● **WORK ITEM**
In the data below, repeat every line from the one containing "Romance Studies" to the one containing "ticket prices.", including both, and leave the pictures out of your answer.

[INFORMATION GIVEN — start]

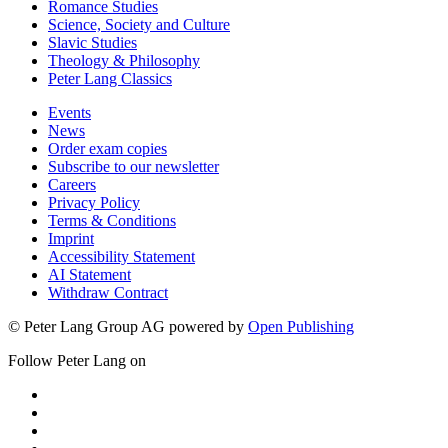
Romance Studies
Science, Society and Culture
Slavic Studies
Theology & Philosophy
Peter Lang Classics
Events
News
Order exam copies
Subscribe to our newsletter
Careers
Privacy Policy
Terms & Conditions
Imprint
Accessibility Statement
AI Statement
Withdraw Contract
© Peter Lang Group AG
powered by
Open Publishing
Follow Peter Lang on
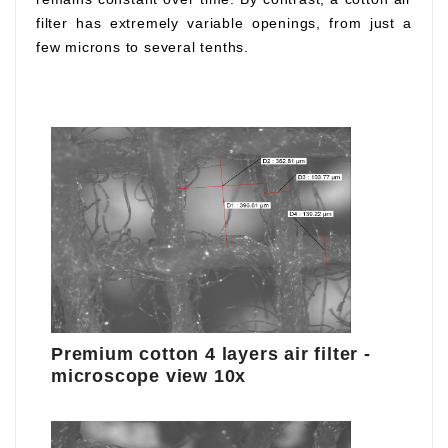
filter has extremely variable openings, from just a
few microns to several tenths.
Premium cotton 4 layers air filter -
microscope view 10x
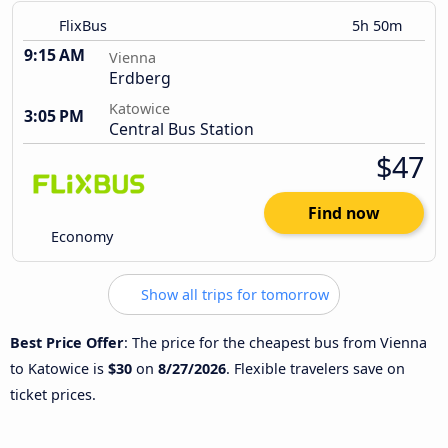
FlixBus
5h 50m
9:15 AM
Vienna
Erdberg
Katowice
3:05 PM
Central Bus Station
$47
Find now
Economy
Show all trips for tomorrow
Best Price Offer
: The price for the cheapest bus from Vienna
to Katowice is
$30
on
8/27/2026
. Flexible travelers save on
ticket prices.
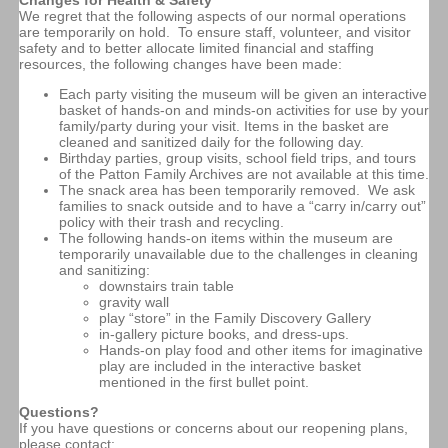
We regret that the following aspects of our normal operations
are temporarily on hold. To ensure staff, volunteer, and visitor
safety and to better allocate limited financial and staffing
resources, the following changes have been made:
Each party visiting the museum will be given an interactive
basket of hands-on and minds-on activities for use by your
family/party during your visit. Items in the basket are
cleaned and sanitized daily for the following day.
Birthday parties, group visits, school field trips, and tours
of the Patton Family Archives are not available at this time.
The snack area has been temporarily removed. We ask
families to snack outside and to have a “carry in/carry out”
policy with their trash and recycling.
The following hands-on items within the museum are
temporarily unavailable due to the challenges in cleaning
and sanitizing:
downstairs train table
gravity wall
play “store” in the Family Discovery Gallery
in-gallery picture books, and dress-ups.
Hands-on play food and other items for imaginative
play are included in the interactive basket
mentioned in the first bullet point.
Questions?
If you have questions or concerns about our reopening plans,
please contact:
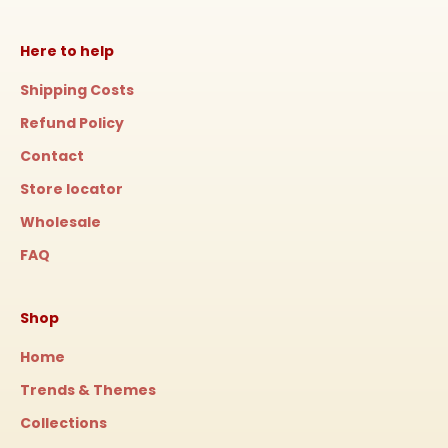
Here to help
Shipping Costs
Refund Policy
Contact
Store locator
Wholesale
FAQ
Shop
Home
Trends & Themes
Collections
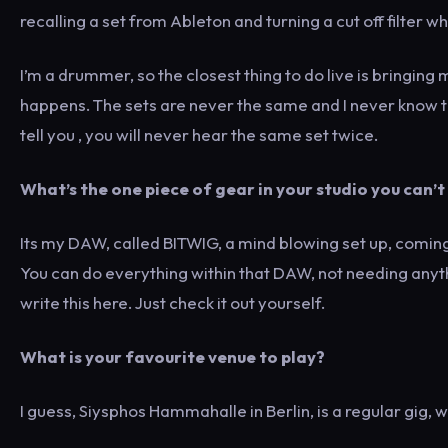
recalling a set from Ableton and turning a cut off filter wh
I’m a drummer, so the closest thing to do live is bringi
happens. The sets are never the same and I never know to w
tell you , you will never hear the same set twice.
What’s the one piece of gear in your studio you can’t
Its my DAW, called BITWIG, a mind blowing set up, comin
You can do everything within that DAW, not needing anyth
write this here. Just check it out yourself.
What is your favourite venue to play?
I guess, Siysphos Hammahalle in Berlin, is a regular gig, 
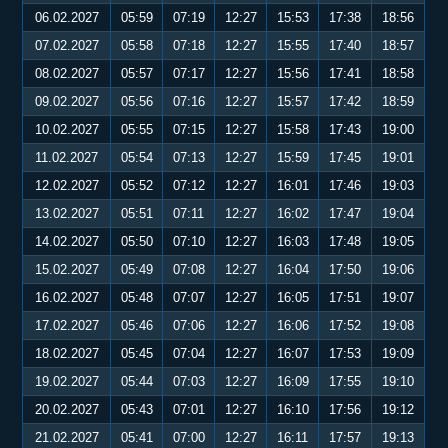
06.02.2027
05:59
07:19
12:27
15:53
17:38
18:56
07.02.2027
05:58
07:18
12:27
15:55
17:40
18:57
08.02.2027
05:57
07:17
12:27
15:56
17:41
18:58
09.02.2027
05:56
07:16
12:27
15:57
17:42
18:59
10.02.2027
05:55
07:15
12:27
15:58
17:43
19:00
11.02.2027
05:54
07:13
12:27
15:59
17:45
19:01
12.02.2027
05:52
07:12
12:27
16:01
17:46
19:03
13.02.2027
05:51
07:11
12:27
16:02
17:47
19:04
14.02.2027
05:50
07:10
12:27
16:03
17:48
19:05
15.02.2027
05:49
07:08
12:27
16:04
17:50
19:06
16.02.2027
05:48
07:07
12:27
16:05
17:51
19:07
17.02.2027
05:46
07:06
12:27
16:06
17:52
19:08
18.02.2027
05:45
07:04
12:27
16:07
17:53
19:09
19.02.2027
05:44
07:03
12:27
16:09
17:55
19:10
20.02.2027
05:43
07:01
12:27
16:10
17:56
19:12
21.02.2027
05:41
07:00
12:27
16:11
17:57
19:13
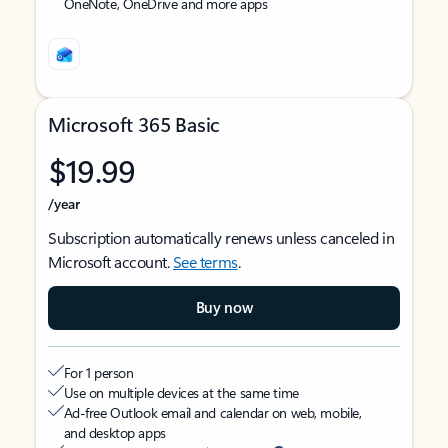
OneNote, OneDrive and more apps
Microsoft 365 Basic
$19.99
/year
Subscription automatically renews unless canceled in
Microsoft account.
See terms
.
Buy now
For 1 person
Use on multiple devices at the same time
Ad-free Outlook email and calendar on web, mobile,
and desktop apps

[INFORMATION GIVEN — finish]
[INFORMATION GIVEN — start]

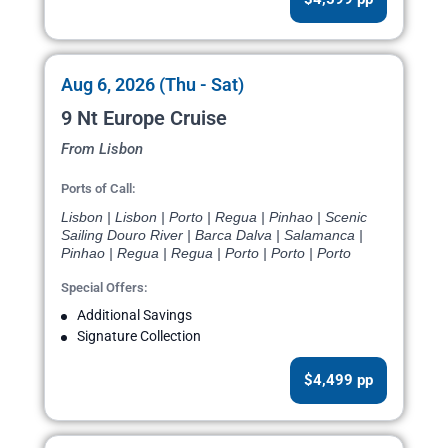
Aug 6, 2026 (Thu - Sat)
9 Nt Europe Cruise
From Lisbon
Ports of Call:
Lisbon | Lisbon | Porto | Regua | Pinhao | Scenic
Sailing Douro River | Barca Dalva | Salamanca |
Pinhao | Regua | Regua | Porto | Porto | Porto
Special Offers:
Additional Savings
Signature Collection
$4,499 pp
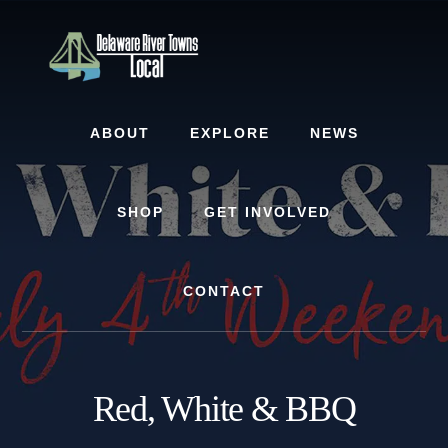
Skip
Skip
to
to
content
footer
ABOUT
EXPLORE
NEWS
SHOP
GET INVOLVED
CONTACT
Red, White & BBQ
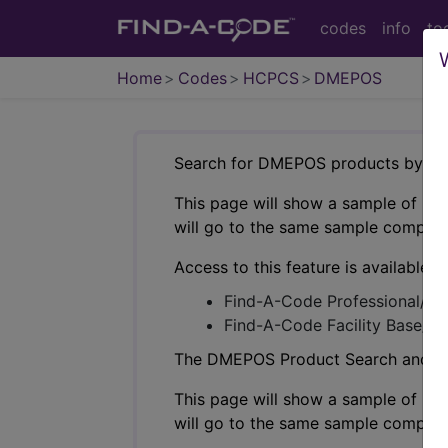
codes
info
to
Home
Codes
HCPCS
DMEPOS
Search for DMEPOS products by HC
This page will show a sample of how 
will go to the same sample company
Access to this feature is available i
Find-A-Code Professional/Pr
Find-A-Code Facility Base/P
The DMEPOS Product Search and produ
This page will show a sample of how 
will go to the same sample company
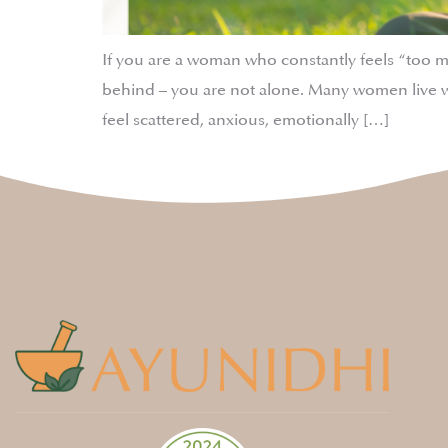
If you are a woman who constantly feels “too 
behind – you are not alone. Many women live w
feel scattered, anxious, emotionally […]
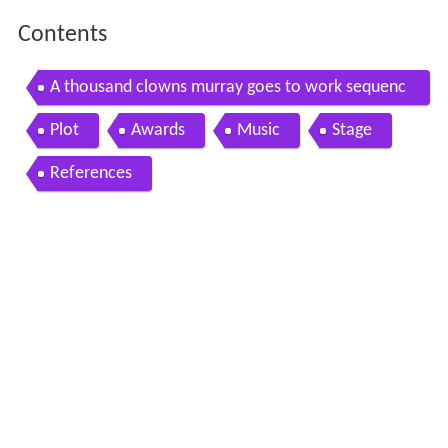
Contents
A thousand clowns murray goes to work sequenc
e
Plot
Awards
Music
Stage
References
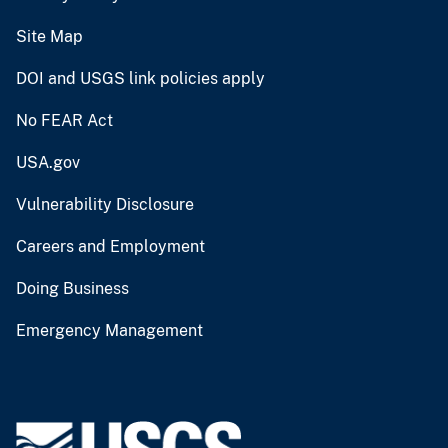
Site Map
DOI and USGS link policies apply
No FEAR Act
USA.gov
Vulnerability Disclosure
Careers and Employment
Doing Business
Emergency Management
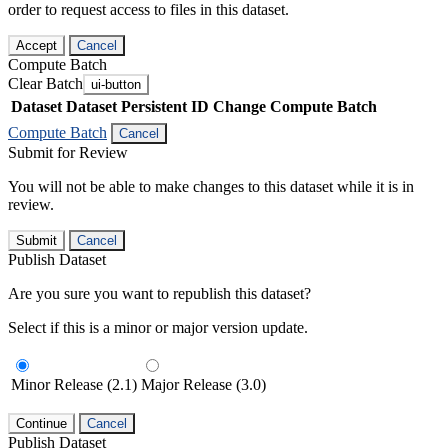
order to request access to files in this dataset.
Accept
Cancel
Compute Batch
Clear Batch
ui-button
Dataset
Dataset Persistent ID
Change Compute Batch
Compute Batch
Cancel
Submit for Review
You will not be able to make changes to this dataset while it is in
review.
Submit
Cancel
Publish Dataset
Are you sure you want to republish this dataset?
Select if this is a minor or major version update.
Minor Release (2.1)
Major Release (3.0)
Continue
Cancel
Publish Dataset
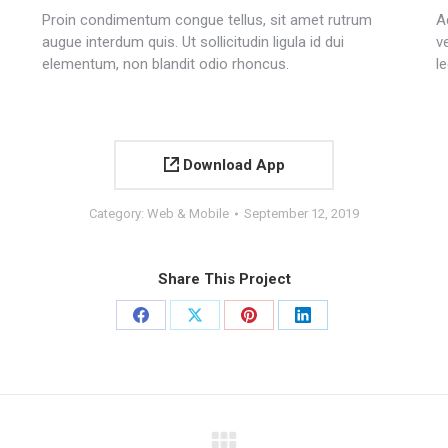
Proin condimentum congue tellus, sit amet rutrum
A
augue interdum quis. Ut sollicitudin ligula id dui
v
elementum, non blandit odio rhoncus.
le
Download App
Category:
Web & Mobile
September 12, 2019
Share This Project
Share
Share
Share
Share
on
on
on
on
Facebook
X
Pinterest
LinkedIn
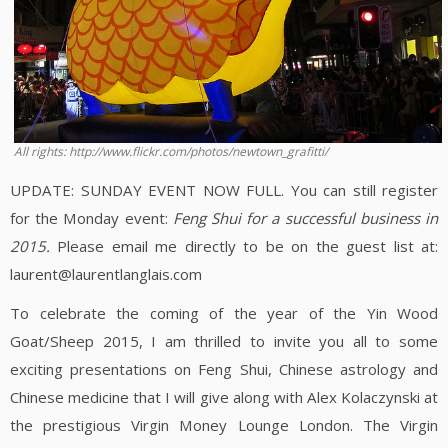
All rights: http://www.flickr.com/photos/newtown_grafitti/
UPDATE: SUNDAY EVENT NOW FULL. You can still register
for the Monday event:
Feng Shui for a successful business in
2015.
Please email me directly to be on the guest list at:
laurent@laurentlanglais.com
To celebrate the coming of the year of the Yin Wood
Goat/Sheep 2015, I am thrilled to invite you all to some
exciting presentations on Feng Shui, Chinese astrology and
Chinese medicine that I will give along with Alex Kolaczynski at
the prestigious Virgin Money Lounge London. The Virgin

[INFORMATION GIVEN — finish]

● **RESULT FOR THIS TASK**
Romance Studies
Science, Society and Culture
Slavic Studies
Theology & Philosophy
Peter Lang Classics
Events
News
Order exam copies
Subscribe to our newsletter
Careers
Privacy Policy
Terms & Conditions
Imprint
Accessibility Statement
AI Statement
Withdraw Contract
© Peter Lang Group AG
powered by
Open Publishing
Follow Peter Lang on
filter has extremely variable openings, from just a
few microns to several tenths.
Premium cotton 4 layers air filter -
microscope view 10x
FlixBus
5h 50m
9:15 AM
Vienna
Erdberg
Katowice
3:05 PM
Central Bus Station
$47
Find now
Economy
Show all trips for tomorrow
Best Price Offer
: The price for the cheapest bus from Vienna
to Katowice is
$30
on
8/27/2026
. Flexible travelers save on
ticket prices.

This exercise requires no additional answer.